Arithmictic Performance

Riven · August 9, 2009, 12:07pm

@SIMD

FYI, the Sun JVM doesn’t have any SIMD code. Maybe in System.arraycopy() but that’s it.

Because ‘throughput’ cannot be expressed in ‘cycles’. Throughput is the inverse of the amount of cycles it takes to perform some operation.

Appears. Yeah. Vague handwaving is a perfectly solid foundation of an argument. To make all data fit in cache, reduce the ‘elems’ variable and test again… : I hope I’m not asking too much.

Further, more than 75% of the operations are on [local variables + a 4x4 matrix], if that is going to be memory bound…

Running with 256 ‘elems’ (2x float[256] = 2K RAM and 2x double[256] = 4K RAM)

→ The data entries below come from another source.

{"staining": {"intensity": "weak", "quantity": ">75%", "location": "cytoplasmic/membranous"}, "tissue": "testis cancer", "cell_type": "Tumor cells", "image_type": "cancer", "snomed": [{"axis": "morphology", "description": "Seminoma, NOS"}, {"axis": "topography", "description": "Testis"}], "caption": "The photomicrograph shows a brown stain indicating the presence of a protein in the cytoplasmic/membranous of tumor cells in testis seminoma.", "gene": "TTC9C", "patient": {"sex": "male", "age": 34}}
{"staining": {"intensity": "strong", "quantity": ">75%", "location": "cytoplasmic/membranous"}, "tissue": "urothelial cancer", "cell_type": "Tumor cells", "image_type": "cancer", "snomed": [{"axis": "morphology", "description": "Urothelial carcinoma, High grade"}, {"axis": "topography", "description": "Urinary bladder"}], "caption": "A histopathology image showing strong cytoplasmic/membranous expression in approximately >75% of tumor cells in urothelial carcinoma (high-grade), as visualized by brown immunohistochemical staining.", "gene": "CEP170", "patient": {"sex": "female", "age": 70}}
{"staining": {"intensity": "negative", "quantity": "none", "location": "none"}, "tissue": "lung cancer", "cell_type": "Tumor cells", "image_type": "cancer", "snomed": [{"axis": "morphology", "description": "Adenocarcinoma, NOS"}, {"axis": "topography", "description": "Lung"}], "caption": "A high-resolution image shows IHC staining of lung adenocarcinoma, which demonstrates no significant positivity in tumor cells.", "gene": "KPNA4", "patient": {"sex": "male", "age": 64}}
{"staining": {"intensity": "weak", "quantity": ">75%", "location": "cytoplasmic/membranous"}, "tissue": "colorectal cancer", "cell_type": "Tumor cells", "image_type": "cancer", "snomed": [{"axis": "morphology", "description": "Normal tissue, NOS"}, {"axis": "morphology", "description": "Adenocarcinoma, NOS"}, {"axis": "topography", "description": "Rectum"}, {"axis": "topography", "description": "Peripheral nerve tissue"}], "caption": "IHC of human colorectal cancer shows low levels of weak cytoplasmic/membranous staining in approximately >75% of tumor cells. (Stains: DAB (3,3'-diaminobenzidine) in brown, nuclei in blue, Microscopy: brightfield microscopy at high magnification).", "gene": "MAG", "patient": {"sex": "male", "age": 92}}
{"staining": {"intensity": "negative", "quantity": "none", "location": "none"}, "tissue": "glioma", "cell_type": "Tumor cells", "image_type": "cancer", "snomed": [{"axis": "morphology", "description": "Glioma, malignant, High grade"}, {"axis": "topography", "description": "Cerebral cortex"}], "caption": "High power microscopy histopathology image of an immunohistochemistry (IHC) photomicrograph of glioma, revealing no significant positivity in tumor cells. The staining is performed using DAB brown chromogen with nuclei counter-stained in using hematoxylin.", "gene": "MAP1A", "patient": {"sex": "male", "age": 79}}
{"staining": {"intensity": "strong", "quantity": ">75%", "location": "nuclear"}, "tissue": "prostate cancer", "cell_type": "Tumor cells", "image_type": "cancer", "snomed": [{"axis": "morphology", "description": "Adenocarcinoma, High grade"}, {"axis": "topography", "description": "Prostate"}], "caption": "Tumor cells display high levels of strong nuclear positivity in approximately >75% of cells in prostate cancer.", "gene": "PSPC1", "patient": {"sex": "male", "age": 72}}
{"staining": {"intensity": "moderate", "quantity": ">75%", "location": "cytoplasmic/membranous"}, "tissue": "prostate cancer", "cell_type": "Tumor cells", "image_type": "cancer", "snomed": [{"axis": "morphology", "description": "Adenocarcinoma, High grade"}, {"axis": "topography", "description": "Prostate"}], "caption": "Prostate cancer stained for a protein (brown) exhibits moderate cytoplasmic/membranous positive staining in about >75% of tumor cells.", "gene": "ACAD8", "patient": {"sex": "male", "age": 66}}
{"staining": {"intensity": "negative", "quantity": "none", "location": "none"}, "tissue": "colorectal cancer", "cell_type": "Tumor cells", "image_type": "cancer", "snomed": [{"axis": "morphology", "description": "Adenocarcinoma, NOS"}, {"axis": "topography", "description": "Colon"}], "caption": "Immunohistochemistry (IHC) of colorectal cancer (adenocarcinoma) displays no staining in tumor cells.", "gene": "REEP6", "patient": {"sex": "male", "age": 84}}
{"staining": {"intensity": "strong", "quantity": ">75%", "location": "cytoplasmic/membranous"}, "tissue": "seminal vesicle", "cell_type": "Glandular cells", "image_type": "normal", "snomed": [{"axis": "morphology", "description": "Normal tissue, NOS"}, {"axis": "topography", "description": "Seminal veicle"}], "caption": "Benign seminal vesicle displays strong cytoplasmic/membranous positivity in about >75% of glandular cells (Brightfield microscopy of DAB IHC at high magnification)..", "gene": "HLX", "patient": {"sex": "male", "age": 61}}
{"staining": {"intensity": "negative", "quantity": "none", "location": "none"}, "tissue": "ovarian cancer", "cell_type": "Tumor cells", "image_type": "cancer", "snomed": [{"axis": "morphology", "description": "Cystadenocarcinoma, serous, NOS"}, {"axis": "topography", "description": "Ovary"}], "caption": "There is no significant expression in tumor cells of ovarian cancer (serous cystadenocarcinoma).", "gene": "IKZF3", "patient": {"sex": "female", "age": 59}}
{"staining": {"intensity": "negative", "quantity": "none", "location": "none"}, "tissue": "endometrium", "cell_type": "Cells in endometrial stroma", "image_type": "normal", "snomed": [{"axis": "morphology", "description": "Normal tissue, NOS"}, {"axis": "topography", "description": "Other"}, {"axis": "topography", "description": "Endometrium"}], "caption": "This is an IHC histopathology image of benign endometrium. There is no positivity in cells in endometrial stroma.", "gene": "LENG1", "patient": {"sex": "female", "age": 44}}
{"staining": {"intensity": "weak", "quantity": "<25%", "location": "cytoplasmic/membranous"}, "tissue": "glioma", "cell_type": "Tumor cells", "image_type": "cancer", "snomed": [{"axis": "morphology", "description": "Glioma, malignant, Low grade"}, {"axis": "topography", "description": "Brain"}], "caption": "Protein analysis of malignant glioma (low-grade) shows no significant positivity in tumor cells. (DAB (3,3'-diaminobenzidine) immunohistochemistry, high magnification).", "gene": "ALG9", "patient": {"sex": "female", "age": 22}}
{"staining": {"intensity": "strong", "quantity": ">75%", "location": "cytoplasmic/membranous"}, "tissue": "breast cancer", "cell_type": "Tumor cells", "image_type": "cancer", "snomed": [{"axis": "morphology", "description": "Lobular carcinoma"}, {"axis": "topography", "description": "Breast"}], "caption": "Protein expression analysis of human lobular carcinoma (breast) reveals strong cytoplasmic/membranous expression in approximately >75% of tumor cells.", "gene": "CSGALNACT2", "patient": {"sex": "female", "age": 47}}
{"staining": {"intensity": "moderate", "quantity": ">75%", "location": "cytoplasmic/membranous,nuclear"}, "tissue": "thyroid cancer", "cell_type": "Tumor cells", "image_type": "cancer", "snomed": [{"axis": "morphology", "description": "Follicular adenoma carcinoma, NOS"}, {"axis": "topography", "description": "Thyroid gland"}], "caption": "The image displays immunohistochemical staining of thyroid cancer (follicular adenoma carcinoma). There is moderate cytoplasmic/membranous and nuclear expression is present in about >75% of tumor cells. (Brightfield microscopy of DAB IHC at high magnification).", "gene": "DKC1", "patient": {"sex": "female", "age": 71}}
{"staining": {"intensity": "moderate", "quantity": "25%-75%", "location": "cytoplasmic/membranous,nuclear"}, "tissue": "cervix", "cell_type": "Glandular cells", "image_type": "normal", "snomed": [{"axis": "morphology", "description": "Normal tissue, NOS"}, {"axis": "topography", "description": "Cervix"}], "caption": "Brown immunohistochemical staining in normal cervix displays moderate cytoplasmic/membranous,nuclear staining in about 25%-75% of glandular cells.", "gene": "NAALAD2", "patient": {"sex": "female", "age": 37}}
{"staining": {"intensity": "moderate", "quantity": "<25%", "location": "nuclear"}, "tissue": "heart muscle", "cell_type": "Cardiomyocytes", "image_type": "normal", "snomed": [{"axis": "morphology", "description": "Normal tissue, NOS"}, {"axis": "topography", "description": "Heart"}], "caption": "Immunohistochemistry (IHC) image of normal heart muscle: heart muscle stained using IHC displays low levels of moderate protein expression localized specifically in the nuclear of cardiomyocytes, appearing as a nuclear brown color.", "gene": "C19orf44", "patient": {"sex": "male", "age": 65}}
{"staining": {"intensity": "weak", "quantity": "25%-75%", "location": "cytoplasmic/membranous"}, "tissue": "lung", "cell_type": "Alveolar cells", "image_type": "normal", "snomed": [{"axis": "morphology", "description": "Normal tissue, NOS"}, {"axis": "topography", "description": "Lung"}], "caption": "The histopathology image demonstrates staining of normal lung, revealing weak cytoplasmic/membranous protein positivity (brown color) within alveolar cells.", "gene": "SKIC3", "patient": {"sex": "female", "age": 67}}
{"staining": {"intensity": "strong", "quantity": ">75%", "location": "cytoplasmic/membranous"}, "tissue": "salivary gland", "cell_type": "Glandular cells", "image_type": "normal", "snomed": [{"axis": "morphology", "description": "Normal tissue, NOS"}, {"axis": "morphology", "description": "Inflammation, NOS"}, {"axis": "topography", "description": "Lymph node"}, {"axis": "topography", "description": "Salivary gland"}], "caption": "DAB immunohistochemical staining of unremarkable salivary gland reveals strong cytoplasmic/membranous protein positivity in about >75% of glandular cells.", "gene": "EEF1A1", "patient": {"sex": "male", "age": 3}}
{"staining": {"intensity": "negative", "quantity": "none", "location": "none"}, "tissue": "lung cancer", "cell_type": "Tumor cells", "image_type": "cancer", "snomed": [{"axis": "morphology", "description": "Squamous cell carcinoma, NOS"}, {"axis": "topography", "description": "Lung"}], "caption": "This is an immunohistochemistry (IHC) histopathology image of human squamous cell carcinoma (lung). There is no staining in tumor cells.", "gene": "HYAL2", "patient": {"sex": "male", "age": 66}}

float performance: 12ms (midpoint)
double performance: 13ms (midpoint)
float performance: 12ms (midpoint)
double performance: 13ms (midpoint)
float performance: 19ms (midpoint)
double performance: 19ms (midpoint)
float performance: 12ms (midpoint)
double performance: 12ms (midpoint)
float performance: 12ms (midpoint)
double performance: 12ms (midpoint)
float performance: 13ms (midpoint)
double performance: 19ms (midpoint)
float performance: 19ms (midpoint)
double performance: 19ms (midpoint)
float performance: 19ms (midpoint)
double performance: 19ms (midpoint)

DzzD · August 9, 2009, 12:18pm

[quote]I’d be happy to be proven wrong with a counter-example or pointer to CPU specification!
[/quote]
I will try to when I get some time

the transition from float to double is just the same story as the old transition (previous to FPU born) of cpu word from 16bit to 32bit . and the present/near futur is transition from 32 to 64 bit.

15/20 years ago accessing a 16bit word was faster and todays it is becomed slower as all the architecture have now reached and have been thinked for 32bit

Roquen · August 9, 2009, 4:16pm

@Riven: Showing code that runs faster in float vs. double is easy.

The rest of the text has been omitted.